DIRECTIVE A: Could you reproduce the commentary on Fed rate cuts and falling payrolls word for word?

TEXT PROVIDED:
However, the Fed has cut rates when nonfarm payrolls are falling on 30 occasions since 1980. Given that the Fed has cut rates – looking at the funds target month-to-month – 72 times since then, and nonfarm payrolls have fallen in 76 months during the same span, I’d say the statistical significance of that pattern is pretty solid.

The upshot of this is that the Fed is steadfastly resistant to raising rates when jobs are being shed. Nonfarm payrolls have fallen every month this year thus far, with a total loss of nearly a half-million jobs. The losses are broadening across industries, and projections of a reversal of the trend are as scarce as – well, jobs.

Moreover, given the Fed’s solid consistency in cutting rates when job losses are mounting, it’s highly likely that, if the payroll trend persists, we’ll see a rate cut before we see a hike.

There are two additional reasons that I believe the next rate move will be downward. First, the Fed is highly unlikely to enact restrictive monetary policy at the same time it is undertaking accommodative actions. Bernanke’s recent announcement that he will likely keep the discount window open to investment banks into next year would contradict an easing of the funds target.

The other reason has to do with Bernanke himself. While the evidence presented above makes it unlikely that any Fed chairman would raise rates this year, Bernanke has certainly shown he is willing to cut rates in the face of rising inflation. In other words, he is more dove than hawk, especially when it comes to his actions. A Paul Volcker might have the resolve to buck the trend. But to paraphrase Lloyd Bentsen’s famous retort to Dan Quayle in the 1988 vice-presidential debate, “Mr. Bernanke, you’re no Paul Volcker.”

SUPPLIED MATERIAL:
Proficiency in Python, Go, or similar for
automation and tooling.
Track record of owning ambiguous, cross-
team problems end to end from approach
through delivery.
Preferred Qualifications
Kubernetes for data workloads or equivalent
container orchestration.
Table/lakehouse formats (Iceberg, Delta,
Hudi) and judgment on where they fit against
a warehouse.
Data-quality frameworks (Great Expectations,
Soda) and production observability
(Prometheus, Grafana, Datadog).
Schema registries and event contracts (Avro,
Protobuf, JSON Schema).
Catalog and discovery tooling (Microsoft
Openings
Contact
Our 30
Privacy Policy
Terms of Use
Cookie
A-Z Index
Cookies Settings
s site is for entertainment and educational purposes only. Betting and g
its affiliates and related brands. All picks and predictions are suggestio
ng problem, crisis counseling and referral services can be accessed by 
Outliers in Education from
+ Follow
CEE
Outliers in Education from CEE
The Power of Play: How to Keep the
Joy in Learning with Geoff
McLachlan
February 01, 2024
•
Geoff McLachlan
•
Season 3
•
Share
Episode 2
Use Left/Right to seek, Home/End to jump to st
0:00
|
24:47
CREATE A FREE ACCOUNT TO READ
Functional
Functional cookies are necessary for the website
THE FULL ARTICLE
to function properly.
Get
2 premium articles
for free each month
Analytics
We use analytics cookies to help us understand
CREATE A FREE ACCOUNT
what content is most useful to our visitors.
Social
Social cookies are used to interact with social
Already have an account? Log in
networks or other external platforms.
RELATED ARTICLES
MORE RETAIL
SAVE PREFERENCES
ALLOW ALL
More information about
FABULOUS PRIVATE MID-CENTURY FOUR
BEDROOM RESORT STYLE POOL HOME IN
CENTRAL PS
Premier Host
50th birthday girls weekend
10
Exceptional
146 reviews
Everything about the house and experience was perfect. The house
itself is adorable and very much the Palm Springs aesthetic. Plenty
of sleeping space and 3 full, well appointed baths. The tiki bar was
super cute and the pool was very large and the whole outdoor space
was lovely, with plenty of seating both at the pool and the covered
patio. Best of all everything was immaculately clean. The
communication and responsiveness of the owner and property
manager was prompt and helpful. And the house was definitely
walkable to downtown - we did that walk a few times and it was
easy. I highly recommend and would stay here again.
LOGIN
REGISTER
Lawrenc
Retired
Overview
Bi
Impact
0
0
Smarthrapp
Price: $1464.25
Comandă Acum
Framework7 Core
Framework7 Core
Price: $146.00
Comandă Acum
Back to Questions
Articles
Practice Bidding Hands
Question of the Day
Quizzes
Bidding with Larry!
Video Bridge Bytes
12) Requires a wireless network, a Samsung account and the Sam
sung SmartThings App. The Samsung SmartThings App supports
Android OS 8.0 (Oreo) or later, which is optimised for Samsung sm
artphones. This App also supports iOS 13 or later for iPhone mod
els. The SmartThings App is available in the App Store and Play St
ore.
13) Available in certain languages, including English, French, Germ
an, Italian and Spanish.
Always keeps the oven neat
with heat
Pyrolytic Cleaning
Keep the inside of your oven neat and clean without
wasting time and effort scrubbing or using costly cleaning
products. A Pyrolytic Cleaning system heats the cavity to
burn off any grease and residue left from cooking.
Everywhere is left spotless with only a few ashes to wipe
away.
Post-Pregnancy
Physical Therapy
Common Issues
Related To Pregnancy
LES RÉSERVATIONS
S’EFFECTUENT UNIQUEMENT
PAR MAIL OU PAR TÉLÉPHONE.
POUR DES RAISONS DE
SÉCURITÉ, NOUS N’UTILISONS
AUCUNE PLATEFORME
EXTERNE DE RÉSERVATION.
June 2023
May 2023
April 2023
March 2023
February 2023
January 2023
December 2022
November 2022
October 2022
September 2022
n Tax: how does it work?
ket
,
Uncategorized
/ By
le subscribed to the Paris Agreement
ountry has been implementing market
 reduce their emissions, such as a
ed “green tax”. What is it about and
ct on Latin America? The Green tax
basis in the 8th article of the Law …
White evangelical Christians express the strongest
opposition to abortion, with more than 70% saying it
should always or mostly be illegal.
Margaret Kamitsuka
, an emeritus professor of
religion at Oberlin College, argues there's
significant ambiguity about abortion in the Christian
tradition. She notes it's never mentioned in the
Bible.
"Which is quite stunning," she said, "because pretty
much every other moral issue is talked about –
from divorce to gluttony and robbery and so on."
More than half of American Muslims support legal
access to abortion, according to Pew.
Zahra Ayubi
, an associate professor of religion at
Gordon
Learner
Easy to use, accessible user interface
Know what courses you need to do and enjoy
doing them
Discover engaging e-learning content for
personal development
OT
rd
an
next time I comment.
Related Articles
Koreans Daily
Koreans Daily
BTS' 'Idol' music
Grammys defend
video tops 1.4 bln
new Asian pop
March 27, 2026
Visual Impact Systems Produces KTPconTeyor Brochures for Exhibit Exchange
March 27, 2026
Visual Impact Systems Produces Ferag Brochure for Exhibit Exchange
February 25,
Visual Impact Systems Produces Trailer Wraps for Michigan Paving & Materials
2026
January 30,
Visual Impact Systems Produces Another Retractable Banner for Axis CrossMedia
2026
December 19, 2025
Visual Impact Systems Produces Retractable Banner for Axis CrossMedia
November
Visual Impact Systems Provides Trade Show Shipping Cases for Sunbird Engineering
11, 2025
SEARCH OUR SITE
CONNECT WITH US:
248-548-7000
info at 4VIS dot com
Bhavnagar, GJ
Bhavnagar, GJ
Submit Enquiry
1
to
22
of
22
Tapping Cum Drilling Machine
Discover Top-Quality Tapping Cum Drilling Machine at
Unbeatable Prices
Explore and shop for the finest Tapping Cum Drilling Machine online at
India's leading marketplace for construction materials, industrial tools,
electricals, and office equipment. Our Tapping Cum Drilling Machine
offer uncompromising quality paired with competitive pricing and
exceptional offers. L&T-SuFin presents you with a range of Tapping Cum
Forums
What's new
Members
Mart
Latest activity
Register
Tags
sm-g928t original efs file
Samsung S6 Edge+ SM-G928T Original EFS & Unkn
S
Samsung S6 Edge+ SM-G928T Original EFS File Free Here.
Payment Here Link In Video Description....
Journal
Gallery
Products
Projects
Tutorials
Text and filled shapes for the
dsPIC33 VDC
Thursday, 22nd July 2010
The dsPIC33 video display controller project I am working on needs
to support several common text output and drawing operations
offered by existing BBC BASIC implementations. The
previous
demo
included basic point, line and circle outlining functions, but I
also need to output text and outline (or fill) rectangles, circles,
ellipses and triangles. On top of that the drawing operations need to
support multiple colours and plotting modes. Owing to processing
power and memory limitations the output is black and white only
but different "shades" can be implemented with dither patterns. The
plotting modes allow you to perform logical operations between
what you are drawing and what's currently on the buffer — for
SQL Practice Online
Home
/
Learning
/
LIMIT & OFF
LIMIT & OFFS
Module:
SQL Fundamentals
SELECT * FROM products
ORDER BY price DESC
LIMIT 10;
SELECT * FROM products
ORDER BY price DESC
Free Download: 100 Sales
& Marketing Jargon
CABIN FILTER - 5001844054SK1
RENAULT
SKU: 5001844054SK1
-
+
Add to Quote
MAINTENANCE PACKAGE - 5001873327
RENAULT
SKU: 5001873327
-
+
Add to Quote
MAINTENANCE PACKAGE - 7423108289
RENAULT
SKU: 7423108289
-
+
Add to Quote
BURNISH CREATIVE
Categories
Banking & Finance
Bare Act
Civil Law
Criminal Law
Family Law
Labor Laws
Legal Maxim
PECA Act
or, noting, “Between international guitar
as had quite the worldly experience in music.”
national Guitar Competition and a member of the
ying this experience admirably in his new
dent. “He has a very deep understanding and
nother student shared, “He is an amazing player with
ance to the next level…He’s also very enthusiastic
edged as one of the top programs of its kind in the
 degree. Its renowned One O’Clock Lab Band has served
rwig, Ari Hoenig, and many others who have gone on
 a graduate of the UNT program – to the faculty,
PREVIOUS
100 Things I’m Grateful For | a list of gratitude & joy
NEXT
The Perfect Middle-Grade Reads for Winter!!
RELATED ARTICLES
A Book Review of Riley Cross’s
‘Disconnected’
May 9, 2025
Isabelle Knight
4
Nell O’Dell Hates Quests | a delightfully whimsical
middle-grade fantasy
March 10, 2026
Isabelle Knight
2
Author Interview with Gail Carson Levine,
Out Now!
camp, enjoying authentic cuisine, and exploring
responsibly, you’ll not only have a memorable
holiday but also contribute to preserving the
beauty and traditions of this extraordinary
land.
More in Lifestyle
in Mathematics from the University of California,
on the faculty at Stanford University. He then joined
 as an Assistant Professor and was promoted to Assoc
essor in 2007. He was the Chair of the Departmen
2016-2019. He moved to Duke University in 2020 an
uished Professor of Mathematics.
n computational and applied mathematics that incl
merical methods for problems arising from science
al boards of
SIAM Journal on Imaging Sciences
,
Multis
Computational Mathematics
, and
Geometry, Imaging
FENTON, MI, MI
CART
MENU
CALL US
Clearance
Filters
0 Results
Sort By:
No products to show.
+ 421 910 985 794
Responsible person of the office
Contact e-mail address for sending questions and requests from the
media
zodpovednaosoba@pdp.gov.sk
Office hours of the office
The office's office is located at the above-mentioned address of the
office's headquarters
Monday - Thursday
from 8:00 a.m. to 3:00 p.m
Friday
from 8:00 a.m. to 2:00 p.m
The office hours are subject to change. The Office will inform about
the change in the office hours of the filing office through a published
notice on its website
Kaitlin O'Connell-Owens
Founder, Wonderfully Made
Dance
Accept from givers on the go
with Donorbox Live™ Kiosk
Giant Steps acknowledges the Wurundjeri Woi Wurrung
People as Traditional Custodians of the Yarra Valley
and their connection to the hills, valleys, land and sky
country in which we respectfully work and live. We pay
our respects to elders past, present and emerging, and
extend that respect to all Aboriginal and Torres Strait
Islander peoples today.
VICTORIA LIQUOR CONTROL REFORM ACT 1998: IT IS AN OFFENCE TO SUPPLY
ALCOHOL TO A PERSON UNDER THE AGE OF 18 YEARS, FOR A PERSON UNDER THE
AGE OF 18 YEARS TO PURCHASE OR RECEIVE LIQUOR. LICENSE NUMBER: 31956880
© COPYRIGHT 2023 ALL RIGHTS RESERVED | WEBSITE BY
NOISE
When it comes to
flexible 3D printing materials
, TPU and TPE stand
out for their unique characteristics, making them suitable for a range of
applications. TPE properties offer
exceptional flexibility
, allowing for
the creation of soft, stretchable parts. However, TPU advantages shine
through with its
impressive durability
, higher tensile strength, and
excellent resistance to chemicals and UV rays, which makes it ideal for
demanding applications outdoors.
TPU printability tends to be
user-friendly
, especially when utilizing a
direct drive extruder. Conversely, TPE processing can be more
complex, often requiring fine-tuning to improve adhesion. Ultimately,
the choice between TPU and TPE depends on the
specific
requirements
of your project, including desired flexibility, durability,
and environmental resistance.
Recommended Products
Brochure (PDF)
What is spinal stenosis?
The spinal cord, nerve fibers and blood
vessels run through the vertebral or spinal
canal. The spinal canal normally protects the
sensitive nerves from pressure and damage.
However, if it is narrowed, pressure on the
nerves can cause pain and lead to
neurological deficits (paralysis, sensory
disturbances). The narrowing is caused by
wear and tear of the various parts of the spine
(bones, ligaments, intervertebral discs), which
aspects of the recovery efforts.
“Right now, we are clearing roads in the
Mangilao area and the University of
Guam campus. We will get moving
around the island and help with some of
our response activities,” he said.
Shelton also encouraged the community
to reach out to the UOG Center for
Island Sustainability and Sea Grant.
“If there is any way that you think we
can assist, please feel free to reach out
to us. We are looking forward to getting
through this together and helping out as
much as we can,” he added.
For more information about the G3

DIRECTIVE B: Can you rewrite the rows from the first line up to and including the line with "Functional cookies are", substituting "Installment" for "Episode" and leaving everything else unchanged? Return only those lines.

YOUR SOLUTION A:
However, the Fed has cut rates when nonfarm payrolls are falling on 30 occasions since 1980. Given that the Fed has cut rates – looking at the funds target month-to-month – 72 times since then, and nonfarm payrolls have fallen in 76 months during the same span, I’d say the statistical significance of that pattern is pretty solid.

The upshot of this is that the Fed is steadfastly resistant to raising rates when jobs are being shed. Nonfarm payrolls have fallen every month this year thus far, with a total loss of nearly a half-million jobs. The losses are broadening across industries, and projections of a reversal of the trend are as scarce as – well, jobs.

Moreover, given the Fed’s solid consistency in cutting rates when job losses are mounting, it’s highly likely that, if the payroll trend persists, we’ll see a rate cut before we see a hike.

There are two additional reasons that I believe the next rate move will be downward. First, the Fed is highly unlikely to enact restrictive monetary policy at the same time it is undertaking accommodative actions. Bernanke’s recent announcement that he will likely keep the discount window open to investment banks into next year would contradict an easing of the funds target.

The other reason has to do with Bernanke himself. While the evidence presented above makes it unlikely that any Fed chairman would raise rates this year, Bernanke has certainly shown he is willing to cut rates in the face of rising inflation. In other words, he is more dove than hawk, especially when it comes to his actions. A Paul Volcker might have the resolve to buck the trend. But to paraphrase Lloyd Bentsen’s famous retort to Dan Quayle in the 1988 vice-presidential debate, “Mr. Bernanke, you’re no Paul Volcker.”

YOUR SOLUTION B:
Proficiency in Python, Go, or similar for
automation and tooling.
Track record of owning ambiguous, cross-
team problems end to end from approach
through delivery.
Preferred Qualifications
Kubernetes for data workloads or equivalent
container orchestration.
Table/lakehouse formats (Iceberg, Delta,
Hudi) and judgment on where they fit against
a warehouse.
Data-quality frameworks (Great Expectations,
Soda) and production observability
(Prometheus, Grafana, Datadog).
Schema registries and event contracts (Avro,
Protobuf, JSON Schema).
Catalog and discovery tooling (Microsoft
Openings
Contact
Our 30
Privacy Policy
Terms of Use
Cookie
A-Z Index
Cookies Settings
s site is for entertainment and educational purposes only. Betting and g
its affiliates and related brands. All picks and predictions are suggestio
ng problem, crisis counseling and referral services can be accessed by 
Outliers in Education from
+ Follow
CEE
Outliers in Education from CEE
The Power of Play: How to Keep the
Joy in Learning with Geoff
McLachlan
February 01, 2024
•
Geoff McLachlan
•
Season 3
•
Share
Installment 2
Use Left/Right to seek, Home/End to jump to st
0:00
|
24:47
CREATE A FREE ACCOUNT TO READ
Functional
Functional cookies are necessary for the website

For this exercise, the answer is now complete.